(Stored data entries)

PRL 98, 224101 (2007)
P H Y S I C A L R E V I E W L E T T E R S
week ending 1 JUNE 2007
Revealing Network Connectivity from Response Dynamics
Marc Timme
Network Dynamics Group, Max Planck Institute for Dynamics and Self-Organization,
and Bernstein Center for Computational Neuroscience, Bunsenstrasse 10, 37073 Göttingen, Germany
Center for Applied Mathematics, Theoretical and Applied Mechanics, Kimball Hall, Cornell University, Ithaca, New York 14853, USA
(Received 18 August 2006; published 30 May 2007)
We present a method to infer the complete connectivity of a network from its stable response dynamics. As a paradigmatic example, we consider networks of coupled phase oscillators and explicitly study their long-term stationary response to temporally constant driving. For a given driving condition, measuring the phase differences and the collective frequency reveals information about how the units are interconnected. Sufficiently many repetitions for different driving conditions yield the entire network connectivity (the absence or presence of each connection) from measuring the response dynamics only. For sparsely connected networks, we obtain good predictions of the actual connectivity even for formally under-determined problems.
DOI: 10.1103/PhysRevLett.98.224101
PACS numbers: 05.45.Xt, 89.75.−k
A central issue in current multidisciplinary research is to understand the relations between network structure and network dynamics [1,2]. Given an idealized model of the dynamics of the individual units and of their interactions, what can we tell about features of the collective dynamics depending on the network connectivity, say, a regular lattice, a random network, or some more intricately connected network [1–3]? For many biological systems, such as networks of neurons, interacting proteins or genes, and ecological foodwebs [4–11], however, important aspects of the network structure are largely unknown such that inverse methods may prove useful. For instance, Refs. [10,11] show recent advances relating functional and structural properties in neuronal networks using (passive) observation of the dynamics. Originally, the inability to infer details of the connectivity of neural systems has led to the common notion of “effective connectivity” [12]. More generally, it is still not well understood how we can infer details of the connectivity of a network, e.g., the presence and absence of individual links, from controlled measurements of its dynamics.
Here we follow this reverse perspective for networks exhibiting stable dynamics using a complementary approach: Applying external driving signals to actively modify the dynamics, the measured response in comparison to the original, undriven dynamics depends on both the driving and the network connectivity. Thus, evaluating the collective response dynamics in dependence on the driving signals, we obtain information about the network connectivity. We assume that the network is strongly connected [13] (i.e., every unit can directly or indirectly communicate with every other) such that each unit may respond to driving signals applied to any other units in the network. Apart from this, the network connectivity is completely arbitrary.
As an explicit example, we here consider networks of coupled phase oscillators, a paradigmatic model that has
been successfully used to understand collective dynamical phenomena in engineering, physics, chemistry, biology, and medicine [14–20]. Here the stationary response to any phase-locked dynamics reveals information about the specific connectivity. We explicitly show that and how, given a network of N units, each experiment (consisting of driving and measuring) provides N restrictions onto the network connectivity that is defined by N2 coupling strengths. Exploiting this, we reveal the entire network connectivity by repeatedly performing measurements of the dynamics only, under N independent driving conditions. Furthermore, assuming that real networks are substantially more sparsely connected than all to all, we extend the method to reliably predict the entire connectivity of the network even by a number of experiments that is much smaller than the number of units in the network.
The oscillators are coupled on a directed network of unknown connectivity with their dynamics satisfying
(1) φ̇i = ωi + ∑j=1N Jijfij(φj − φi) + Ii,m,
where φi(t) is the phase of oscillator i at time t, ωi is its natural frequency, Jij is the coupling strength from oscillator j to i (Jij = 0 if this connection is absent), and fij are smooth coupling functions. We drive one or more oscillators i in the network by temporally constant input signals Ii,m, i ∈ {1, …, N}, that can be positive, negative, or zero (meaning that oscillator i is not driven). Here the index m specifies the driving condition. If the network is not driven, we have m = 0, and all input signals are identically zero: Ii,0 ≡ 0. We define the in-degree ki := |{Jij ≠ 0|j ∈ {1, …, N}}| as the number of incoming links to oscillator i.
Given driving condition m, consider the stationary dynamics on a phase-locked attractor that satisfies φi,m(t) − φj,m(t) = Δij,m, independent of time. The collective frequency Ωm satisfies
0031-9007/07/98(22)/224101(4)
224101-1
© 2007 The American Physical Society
---
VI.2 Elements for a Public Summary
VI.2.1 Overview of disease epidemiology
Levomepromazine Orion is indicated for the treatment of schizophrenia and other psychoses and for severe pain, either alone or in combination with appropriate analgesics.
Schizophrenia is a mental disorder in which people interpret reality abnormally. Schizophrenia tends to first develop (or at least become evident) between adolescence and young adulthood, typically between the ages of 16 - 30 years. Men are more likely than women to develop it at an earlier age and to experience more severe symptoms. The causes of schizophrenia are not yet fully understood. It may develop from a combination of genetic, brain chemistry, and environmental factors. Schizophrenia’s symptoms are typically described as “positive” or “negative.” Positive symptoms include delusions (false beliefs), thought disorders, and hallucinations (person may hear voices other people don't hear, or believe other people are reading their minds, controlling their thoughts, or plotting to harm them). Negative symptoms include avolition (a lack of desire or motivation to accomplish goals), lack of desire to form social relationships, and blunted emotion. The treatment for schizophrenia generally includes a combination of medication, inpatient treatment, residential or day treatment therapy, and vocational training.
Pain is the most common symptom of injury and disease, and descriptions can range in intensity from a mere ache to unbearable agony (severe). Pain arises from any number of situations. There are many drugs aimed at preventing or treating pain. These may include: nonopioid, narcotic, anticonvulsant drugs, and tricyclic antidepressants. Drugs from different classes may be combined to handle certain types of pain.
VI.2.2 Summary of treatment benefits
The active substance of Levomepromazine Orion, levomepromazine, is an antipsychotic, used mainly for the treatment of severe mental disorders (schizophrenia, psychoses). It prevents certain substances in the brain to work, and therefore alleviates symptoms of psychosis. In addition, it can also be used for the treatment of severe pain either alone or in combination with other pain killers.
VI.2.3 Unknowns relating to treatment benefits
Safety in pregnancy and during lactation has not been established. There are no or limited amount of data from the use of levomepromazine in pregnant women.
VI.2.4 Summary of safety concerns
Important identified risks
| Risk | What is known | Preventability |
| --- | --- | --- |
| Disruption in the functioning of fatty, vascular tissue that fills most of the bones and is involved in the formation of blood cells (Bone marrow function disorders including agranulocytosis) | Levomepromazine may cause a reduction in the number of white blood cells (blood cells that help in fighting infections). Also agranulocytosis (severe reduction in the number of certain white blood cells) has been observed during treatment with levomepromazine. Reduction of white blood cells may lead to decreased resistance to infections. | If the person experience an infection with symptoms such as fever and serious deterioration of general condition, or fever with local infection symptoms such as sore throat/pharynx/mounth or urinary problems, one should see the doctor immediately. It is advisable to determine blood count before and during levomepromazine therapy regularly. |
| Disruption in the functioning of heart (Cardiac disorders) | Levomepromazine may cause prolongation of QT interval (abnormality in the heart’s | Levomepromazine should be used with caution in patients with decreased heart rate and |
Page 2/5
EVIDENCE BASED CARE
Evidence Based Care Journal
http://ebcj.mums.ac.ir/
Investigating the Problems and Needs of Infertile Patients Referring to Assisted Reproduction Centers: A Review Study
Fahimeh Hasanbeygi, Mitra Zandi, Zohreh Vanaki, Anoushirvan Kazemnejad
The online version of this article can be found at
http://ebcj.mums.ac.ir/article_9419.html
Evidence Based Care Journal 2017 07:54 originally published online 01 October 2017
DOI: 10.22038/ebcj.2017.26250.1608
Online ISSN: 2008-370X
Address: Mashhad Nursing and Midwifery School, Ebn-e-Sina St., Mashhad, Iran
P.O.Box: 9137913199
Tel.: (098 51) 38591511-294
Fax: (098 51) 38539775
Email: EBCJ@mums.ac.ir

# What is needed
All lines in the data above from the one with "DOI: 10.1103/PhysRevLett.98.224101" through the one with "PACS numbers: 05.45.Xt, 89.75.−k" must be repeated exactly, and no others.

# Response box
DOI: 10.1103/PhysRevLett.98.224101
PACS numbers: 05.45.Xt, 89.75.−k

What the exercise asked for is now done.